Lu Seegers' Beitrag über den Lebens- und Eheberater Walther von Hollander rundet den Sammelband gelungen ab. Neu an Seegers' Forschungsansatz ist die Fokussierung auf Hollanders Bedeutung im Nationalsozialismus. Nachdem er bereits in der Weimarer Republik tätig gewesen war, konnte er seine Karriere im „Dritten Reich“ weiter ausbauen, ohne der NSDAP beizutreten. 1940 erschien sein Ratgeber Das Leben zu Zweien. Ein Ehebuch. Geschichten und Betrachtungen.
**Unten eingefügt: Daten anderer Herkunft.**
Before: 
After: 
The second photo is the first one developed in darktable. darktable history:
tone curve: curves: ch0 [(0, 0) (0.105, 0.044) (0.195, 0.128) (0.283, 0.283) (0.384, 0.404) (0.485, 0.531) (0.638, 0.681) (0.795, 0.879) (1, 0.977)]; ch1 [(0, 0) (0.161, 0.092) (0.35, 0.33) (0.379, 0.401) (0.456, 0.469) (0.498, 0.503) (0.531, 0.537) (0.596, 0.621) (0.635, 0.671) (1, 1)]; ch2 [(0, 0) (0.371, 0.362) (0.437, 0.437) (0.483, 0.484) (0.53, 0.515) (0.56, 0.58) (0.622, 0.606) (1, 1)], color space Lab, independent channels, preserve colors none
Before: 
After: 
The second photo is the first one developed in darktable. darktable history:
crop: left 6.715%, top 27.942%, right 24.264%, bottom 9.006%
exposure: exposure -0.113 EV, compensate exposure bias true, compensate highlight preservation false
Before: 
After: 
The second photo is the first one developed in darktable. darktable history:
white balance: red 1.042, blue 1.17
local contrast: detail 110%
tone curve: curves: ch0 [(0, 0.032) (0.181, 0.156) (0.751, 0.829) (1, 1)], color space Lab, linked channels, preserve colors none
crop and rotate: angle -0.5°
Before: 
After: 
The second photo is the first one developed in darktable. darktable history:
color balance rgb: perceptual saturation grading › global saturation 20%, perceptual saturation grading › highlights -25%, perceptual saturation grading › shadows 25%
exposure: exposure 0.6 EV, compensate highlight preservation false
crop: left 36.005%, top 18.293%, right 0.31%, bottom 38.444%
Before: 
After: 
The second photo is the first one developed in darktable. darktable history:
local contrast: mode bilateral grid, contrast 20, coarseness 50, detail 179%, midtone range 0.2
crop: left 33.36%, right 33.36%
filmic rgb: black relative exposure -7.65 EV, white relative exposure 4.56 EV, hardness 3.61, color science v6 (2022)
Mit Blick auf die Frage, „welche Geschlechterbilder und Vorstellungen vom persönlichen Glück Hollander vermittelte und inwieweit sie mit NS-Ideologemen verknüpft“ (S. 184) waren, formuliert die Autorin die These, dass seine ambivalente Rhetorik von „inhaltlicher Polyvalenz über Euphemisierungen bis hin zu einer bewussten Anerkennung nationalsozialistischer Ideologeme“ (ebd.) reichte. So legitimierte Hollanders Eheglückskonzept zum einen die eugenische NS-Politik für die Ehepartnerwahl, zum anderen überführte er das Individualitätsverständnis der 1920er-Jahre in die NS-Zeit, indem er die sogenannte „Lebenstechnik“ aus „Selbstdisziplin und Selbsterziehung“ beschwor.

Insgesamt leistet der Sammelband einen wertvollen Beitrag zur Erforschung der Geschichte der Ratgeberliteratur und liefert einen detailreichen Überblick über den Untersuchungszeitraum. Anhand der thematischen Schwerpunkte gelingt es den Autorinnen und Autoren aufzuzeigen, wie der Ratgeber als ein bis ins 15. Jahrhundert zurückreichendes Medium auf die jeweiligen zeitspezifischen Umstände reagierte und sowohl Kontinuitäten als auch Brüche das Genre von der Weimarer Republik über die NS-Diktatur bis in die frühe Bundesrepublik charakterisierten. Für eine theoretische Einbindung des Themas wäre es allerdings hilfreich gewesen, in der Einleitung den Begriff des „Glückswissens“ (S. 29) genauer zu erläutern und diesen in Bezug auf die aktuellen Forschungsansätze innerhalb der Wissensgeschichte einzuordnen. Der Sammelband ist der erste von insgesamt drei Bänden der Reihe „Glück und Erfolg im 20. Jahrhundert“. Nach der gewinnbringenden Lektüre darf man gespannt sein, inwieweit die künftige Forschung am Thema weitere erkenntnisreiche Resultate zutage bringen wird.